_Task details_
Within the entries below, the lines from the one with "H2: The lower" through the one with "H3: The greater" are to be set down exactly, both ends kept.

_Dataset records_
----------

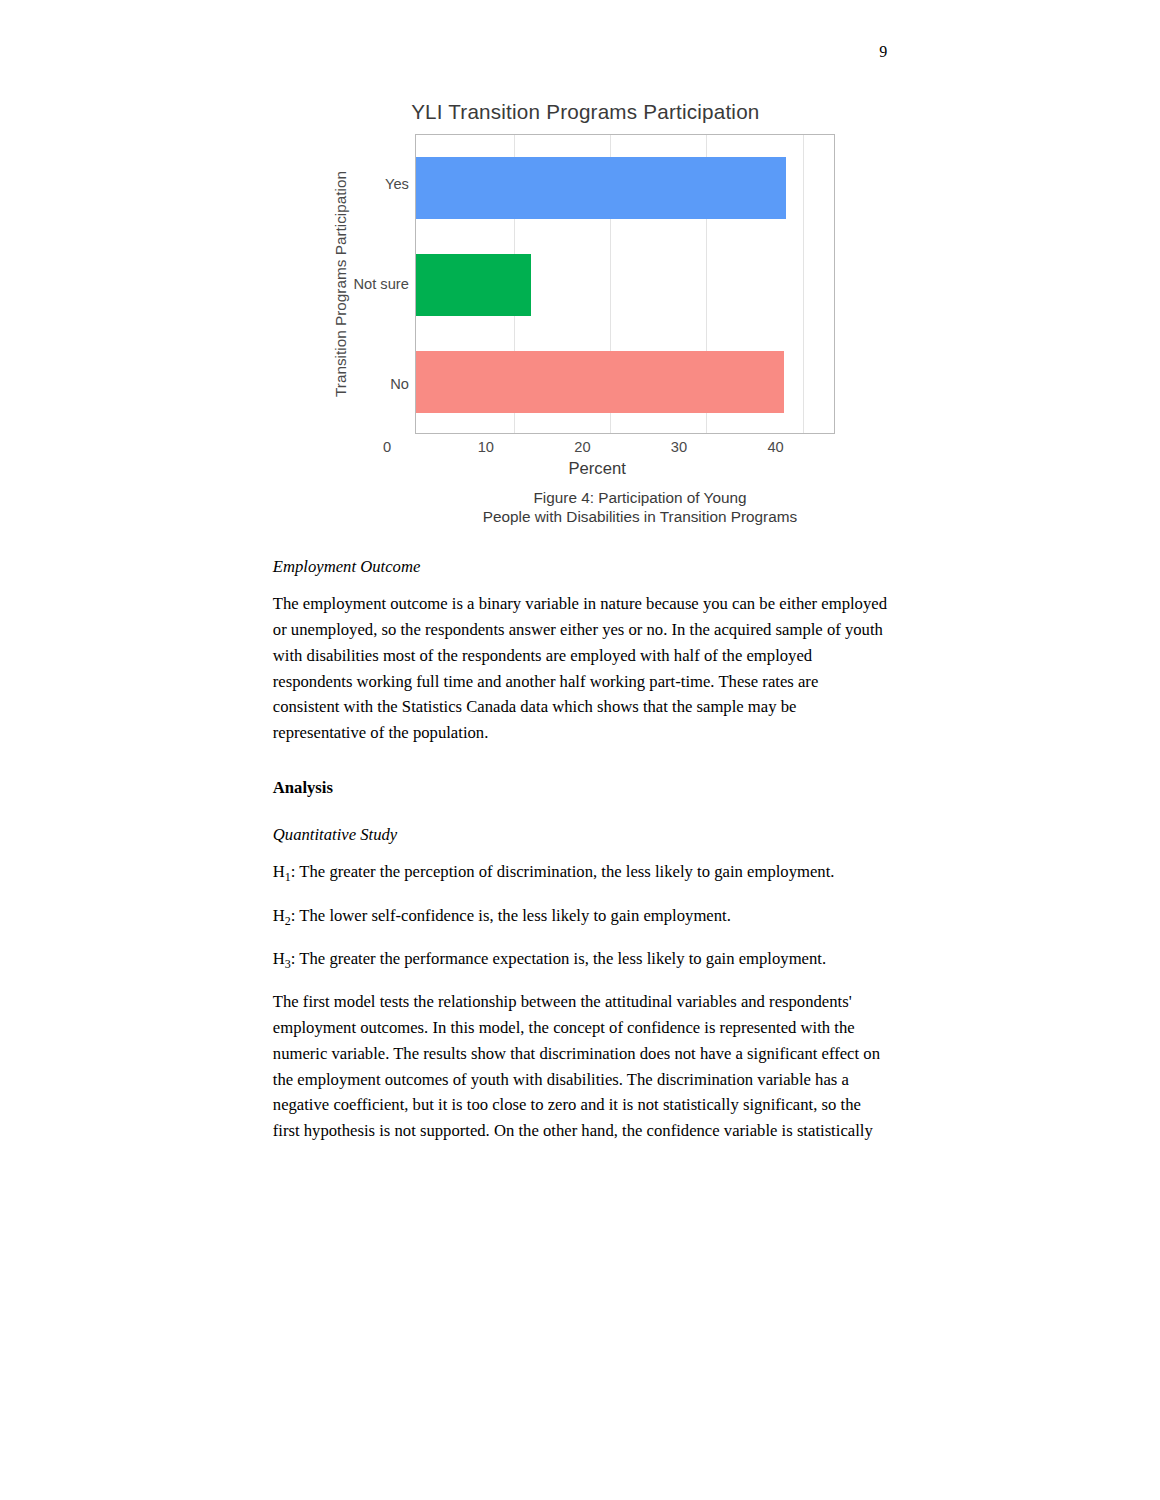9
YLI Transition Programs Participation
Transition Programs Participation
Yes
Not sure
No
0 10 20 30 40
Percent
Figure 4: Participation of Young
People with Disabilities in Transition Programs
Employment Outcome
The employment outcome is a binary variable in nature because you can be either employed or unemployed, so the respondents answer either yes or no. In the acquired sample of youth with disabilities most of the respondents are employed with half of the employed respondents working full time and another half working part-time. These rates are consistent with the Statistics Canada data which shows that the sample may be representative of the population.
Analysis
Quantitative Study
H1: The greater the perception of discrimination, the less likely to gain employment.
H2: The lower self-confidence is, the less likely to gain employment.
H3: The greater the performance expectation is, the less likely to gain employment.
The first model tests the relationship between the attitudinal variables and respondents' employment outcomes. In this model, the concept of confidence is represented with the numeric variable. The results show that discrimination does not have a significant effect on the employment outcomes of youth with disabilities. The discrimination variable has a negative coefficient, but it is too close to zero and it is not statistically significant, so the first hypothesis is not supported. On the other hand, the confidence variable is statistically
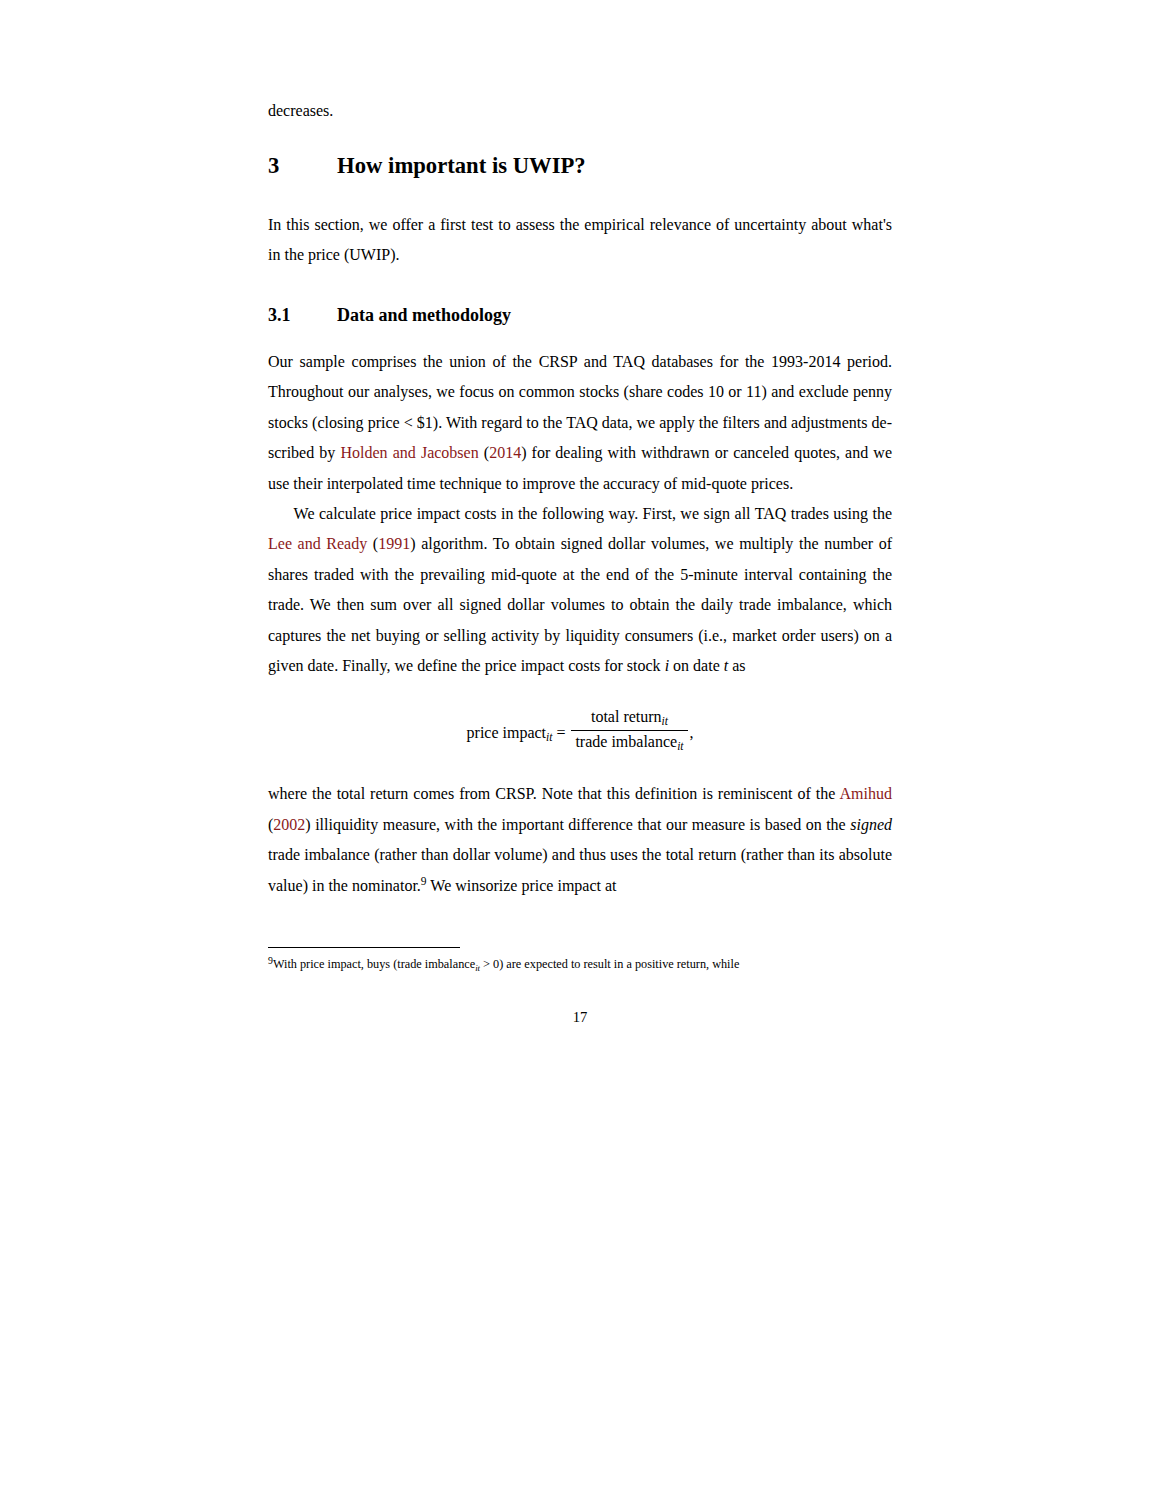decreases.
3 How important is UWIP?
In this section, we offer a first test to assess the empirical relevance of uncertainty about what's in the price (UWIP).
3.1 Data and methodology
Our sample comprises the union of the CRSP and TAQ databases for the 1993-2014 period. Throughout our analyses, we focus on common stocks (share codes 10 or 11) and exclude penny stocks (closing price < $1). With regard to the TAQ data, we apply the filters and adjustments described by Holden and Jacobsen (2014) for dealing with withdrawn or canceled quotes, and we use their interpolated time technique to improve the accuracy of mid-quote prices.
We calculate price impact costs in the following way. First, we sign all TAQ trades using the Lee and Ready (1991) algorithm. To obtain signed dollar volumes, we multiply the number of shares traded with the prevailing mid-quote at the end of the 5-minute interval containing the trade. We then sum over all signed dollar volumes to obtain the daily trade imbalance, which captures the net buying or selling activity by liquidity consumers (i.e., market order users) on a given date. Finally, we define the price impact costs for stock i on date t as
price impactit = total returnit trade imbalanceit ,
where the total return comes from CRSP. Note that this definition is reminiscent of the Amihud (2002) illiquidity measure, with the important difference that our measure is based on the signed trade imbalance (rather than dollar volume) and thus uses the total return (rather than its absolute value) in the nominator.9 We winsorize price impact at
9With price impact, buys (trade imbalanceit > 0) are expected to result in a positive return, while
17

----------

_Exercise solution_
H2: The lower self-confidence is, the less likely to gain employment.
H3: The greater the performance expectation is, the less likely to gain employment.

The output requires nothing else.